**Problem requirements:**
Answer these from the biography of Arliss below.
(a) Under what call sign was Arliss first licensed in 1968?
(b) In which mountain range did Arliss spend a summer as a sheepherder?
(c) What job title did Arliss hold at the Amundsen-Scott South Pole station?

Arliss is a 63 year-old semi-retired emergency department physician living near Sioux Falls, SD
I grew up in western Oregon and was originally licensed as WN7JUH in 1968. I later upgraded to Advanced Class and then, in one long day at the FCC office in Portland, Oregon in the early 1970s, passed my Extra Class, Second Class Radiotelegraph and First Class Radiotelephone with Ship Radar Endorsement exams. I obtained my current call (W7XU) in the mid-70s.
I was an alpine ski racer in college (early 1970s) and continued to race until retiring from that sport in 1978 as a Can-Am level skier. I supported myself by working various jobs in the summers, including 3 summers on survey crews and 1 summer as a sheepherder in the Gravelly Range in Montana.
While pursuing a BS in Wildlife Science in the late 1970s, I did work-study with the OSU Dept. of Oceanography. That included some cruises of up to a week or so aboard the R/V Wecoma in the eastern Pacific, assisting with conductivity-temperature-density studies.
Work in wildlife biology included 2 months aboard Japanese trawlers in the Bering Sea while serving as a foreign fishery observer for the National Marine Fisheries Service. My duties included sampling the catch for monitoring purposes, carrying out marine mammal watches and collecting specimens of fish that had not previously been documented in the Bering Sea (the latter being my favorite part of the job). I also worked for the US Forest Service doing stream surveys (which included camping out all summer) and stream studies for the EPA.
In 1981-82 I was employed by ITT Antarctic Services as the communications coordinator (chief radio operator and repair technician) at the Amundsen-Scott South Pole station (90 degrees south). I was a member of the winter over crew (on the ice 1 year). My duties involved long range communications with aircraft and handling day-to-day radioteletype and voice communications with other Antarctic bases. I was the chief operator of KC4AAA, also.
Upon returning to the US, I entered medical school. I subsequently completed a residency in Internal Medicine, but was hired by an emergency medicine group and outside of residency I have only practiced emergency medicine. I have continued to maintain my board certification in Internal Medicine, but as of July of last year, I cut back to only practicing part time in local emergency departments, filling in as needed.

**Data provided:**
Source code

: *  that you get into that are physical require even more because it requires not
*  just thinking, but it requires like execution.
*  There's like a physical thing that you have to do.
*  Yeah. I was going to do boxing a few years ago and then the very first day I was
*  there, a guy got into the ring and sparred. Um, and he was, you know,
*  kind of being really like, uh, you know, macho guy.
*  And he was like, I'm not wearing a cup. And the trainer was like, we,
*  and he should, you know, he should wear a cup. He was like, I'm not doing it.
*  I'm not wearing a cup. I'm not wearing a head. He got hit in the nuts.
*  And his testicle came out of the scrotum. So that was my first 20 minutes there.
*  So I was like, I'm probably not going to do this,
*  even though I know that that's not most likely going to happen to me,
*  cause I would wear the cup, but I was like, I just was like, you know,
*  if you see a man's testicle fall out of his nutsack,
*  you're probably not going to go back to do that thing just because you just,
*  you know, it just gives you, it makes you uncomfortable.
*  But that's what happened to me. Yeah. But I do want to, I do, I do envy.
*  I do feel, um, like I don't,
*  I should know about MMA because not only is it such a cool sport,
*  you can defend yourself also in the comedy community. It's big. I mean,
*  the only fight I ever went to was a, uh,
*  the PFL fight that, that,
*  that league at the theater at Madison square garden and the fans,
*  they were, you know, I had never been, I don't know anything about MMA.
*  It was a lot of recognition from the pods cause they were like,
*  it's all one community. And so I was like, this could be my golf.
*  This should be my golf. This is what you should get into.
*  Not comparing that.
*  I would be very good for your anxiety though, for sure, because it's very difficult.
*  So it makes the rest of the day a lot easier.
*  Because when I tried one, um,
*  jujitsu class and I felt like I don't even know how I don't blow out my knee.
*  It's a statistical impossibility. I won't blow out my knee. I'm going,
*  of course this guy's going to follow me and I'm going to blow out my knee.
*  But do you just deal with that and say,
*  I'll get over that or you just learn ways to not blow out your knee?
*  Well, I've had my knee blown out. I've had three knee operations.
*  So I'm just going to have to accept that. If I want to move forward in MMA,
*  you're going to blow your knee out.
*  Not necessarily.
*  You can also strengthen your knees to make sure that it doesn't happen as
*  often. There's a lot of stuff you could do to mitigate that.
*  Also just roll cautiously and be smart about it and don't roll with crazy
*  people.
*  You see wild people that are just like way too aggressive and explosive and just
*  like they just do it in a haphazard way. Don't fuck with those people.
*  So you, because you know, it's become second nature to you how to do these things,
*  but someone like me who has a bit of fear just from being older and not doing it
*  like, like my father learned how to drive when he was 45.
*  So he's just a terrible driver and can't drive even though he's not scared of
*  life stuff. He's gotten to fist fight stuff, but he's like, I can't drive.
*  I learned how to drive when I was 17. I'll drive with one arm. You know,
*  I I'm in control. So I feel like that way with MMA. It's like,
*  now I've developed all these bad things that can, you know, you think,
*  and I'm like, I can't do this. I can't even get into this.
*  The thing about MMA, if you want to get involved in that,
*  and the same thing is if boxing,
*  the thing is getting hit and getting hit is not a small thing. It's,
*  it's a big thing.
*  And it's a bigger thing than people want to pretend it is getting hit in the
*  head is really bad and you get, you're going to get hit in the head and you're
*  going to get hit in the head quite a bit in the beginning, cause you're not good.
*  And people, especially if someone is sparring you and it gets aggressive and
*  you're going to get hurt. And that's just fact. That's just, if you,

**Written response:**
(a) WN7JUH
(b) The Gravelly Range in Montana
(c) Communications coordinator (chief radio operator and repair technician)